Se llevó la mano al pecho hasta el límite del asma.
Un brillo triunfal cubrió los ojos de la homicida.
Todo había acabado. Se desplomó como un fardo.
La bestia gastropédica quedó inerte sobre la que había sellado su destino.
Pensó ella: "Ya está¿ Ahora si se acabó". Era una sensación de algo que se rompe y echa fuera, o un drenaje que la aligeraba.
Pasados unos días de la muerte del gordo, una vecina enferma del frente, de ojos saltones y puro pellejo preguntó a la reciente viuda:
-¿Ya no viene más la señora?
-¿Qué señora?
-Esa, la de negro que venía alrededor del mediodía, sin faltar nunca. Había algo extraño en ella. No tocaba el timbre. No recuerdo bien...Creo que entraba en un pestañeo. Mi perrita lloraba y se metía rápido a casa. Creo que me hacía gestos desde la puerta. Veo muy poco...Pero recuerdo que agitaba su mano como diciendo: "Te espero. Aguarda, que ya vendré a visitarte a ti también". Me echaba un vistazo que me parecía insistente...
-Habrá sido mi tía...
-No, a ella la conozco. Además no lleva pañuelo. Hasta me parecía tenerla detrás mío. Fijese usted que impresión fea. Menos mal que ya no la veo más.

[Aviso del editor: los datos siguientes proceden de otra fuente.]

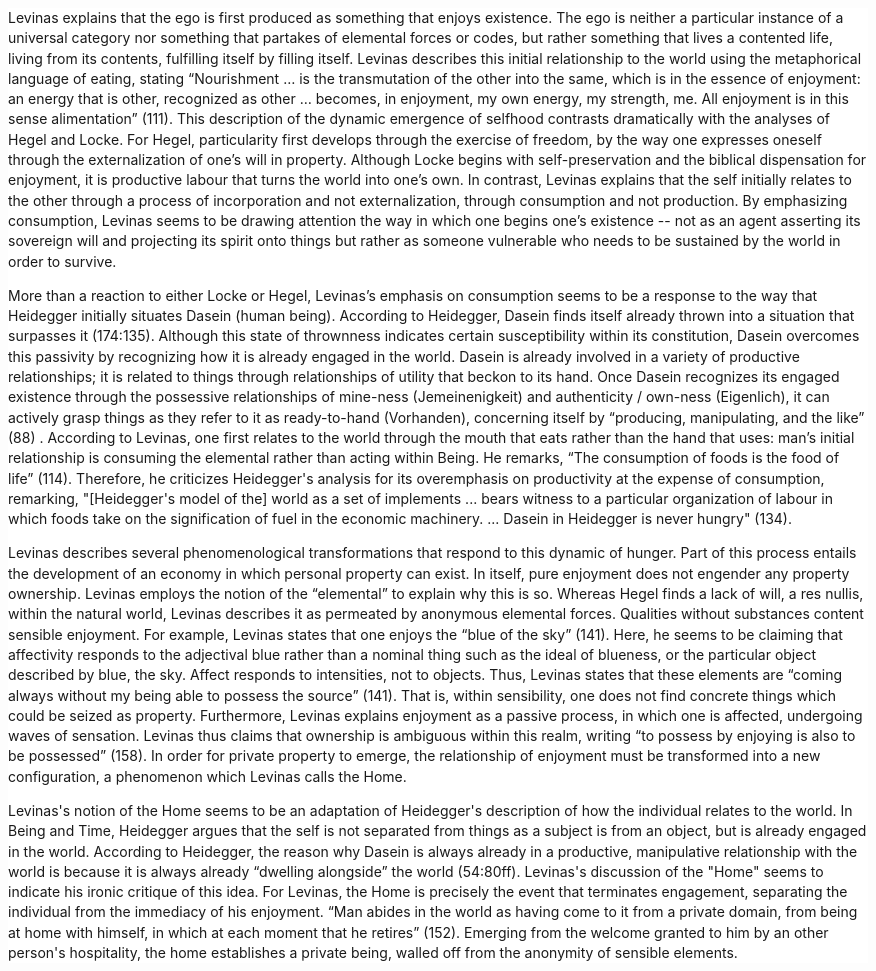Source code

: Levinas explains that the ego is first produced as something that enjoys existence.  The ego is neither a particular instance of a universal category nor something that partakes of elemental forces or codes, but rather something that lives a contented life, living from its contents, fulfilling itself by filling itself.  Levinas describes this initial relationship to the world using the metaphorical language of eating, stating “Nourishment … is the transmutation of the other into the same, which is in the essence of enjoyment: an energy that is other, recognized as other … becomes, in enjoyment, my own energy, my strength, me.  All enjoyment is in this sense alimentation” (111).  This description of the dynamic emergence of selfhood contrasts dramatically with the analyses of Hegel and Locke.  For Hegel, particularity first develops through the exercise of freedom, by the way one expresses oneself through the externalization of one’s will in property.  Although Locke begins with self-preservation and the biblical dispensation for enjoyment, it is productive labour that turns the world into one’s own.  In contrast, Levinas explains that the self initially relates to the other through a process of incorporation and not externalization, through consumption and not production.  By emphasizing consumption, Levinas seems to be drawing attention the way in which one begins one’s existence -- not as an agent asserting its sovereign will and projecting its spirit onto things but rather as someone vulnerable who needs to be sustained by the world in order to survive.   

More than a reaction to either Locke or Hegel, Levinas’s emphasis on consumption seems to be a response to the way that Heidegger initially situates Dasein (human being).  According to Heidegger, Dasein finds itself already thrown into a situation that surpasses it (174:135).  Although this state of thrownness indicates certain susceptibility within its constitution, Dasein overcomes this passivity by recognizing how it is already engaged in the world.  Dasein is already involved in a variety of productive relationships; it is related to things through relationships of utility that beckon to its hand. Once Dasein recognizes its engaged existence through the possessive relationships of mine-ness (Jemeinenigkeit) and authenticity / own-ness (Eigenlich), it can actively grasp things as they refer to it as ready-to-hand (Vorhanden), concerning itself by “producing, manipulating, and the like” (88) . According to Levinas, one first relates to the world through the mouth that eats rather than the hand that uses: man’s initial relationship is consuming the elemental rather than acting within Being.  He remarks, “The consumption of foods is the food of life” (114).  Therefore, he criticizes Heidegger's analysis for its overemphasis on productivity at the expense of consumption, remarking, "[Heidegger's model of the] world as a set of implements ... bears witness to a particular organization of labour in which foods take on the signification of fuel in the economic machinery. ... Dasein in Heidegger is never hungry" (134). 

Levinas describes several phenomenological transformations that respond to this dynamic of hunger.  Part of this process entails the development of an economy in which personal property can exist.  In itself, pure enjoyment does not engender any property ownership. Levinas employs the notion of the “elemental” to explain why this is so.  Whereas Hegel finds a lack of will, a res nullis, within the natural world, Levinas describes it as permeated by anonymous elemental forces.  Qualities without substances content sensible enjoyment.  For example, Levinas states that one enjoys the “blue of the sky” (141).  Here, he seems to be claiming that affectivity responds to the adjectival blue rather than a nominal thing such as the ideal of blueness, or the particular object described by blue, the sky. Affect responds to intensities, not to objects.  Thus, Levinas states that these elements are “coming always without my being able to possess the source” (141).   That is, within sensibility, one does not find concrete things which could be seized as property.  Furthermore, Levinas explains enjoyment as a passive process, in which one is affected, undergoing waves of sensation.  Levinas thus claims that ownership is ambiguous within this realm, writing “to possess by enjoying is also to be possessed” (158).  In order for private property to emerge, the relationship of enjoyment must be transformed into a new configuration, a phenomenon which Levinas calls the Home.

Levinas's notion of the Home seems to be an adaptation of Heidegger's description of how the individual relates to the world. In Being and Time, Heidegger argues that the self is not separated from things as a subject is from an object, but is already engaged in the world.  According to Heidegger, the reason why Dasein is always already in a productive, manipulative relationship with the world is because it is always already “dwelling alongside” the world (54:80ff). Levinas's discussion of the "Home" seems to indicate his ironic critique of this idea. For Levinas, the Home is precisely the event that terminates engagement, separating the individual from the immediacy of his enjoyment.  “Man abides in the world as having come to it from a private domain, from being at home with himself, in which at each moment that he retires” (152).  Emerging from the welcome granted to him by an other person's hospitality, the home establishes a private being, walled off from the anonymity of sensible elements.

Después de muerto, el gordo pesaba más que nunca...A la mujer hasta le faltaba atrevimiento para ir a la carnicería. El barrio era muy apartado. La calle de tierra terminaba en el paredón del ferrocarril. El otro extremo era campo abierto. Por ende, se tenía que atravesar la plaza de densa arborización, muy mal iluminada. La mujer sintió pasos sin precisar que la seguían, ruidos vagamente percibidos. En una esquina se balanceaba una bombilla avara de luz. ¡Sgggttt! ¡Sgggttt!, como si alguien sesgara el cerco de hierbas del sendero. No se atrevía a girarse. Veinte, treinta metros... ¡Sgggttt! ¡Sgggttt! El extraño ruido le seguía a una distancia de sobresalto que le helaba la sangre. Los pasos se acercaban cada vez más. Crujían insolentes los pedruscos. Sintió como si alguien le sujetara la manga de la blusa...El viento silbaba lastimero. "¡Huye!¡Huye! ¡Huuuuuuuuye!..." -Hay personas que pueden percibir colores y voces que otras no pueden experimentar- se decía ella. Para darse ánimos, pensó en lo ignorante que era la gente que se deja llevar por esas creen...No completó el pensamiento. Una silueta delicuescente surgió de las sombras. "¡Buenas noches, doña!". Le volvió el alma al cuerpo. Era la voz de don Anselmo, el quiosquero, que todas las noches cerraba su puesto en la plaza y apresuraba el paso porque se le iba el autobús que le llevaba a su casa.
Suspiró con un alivio muy hondo...desde aquella noche, llegó a la conclusión de que no hay crimen perfecto, pues siempre hay un juez impertérito sentado en algún estrado de nuestra conciencia.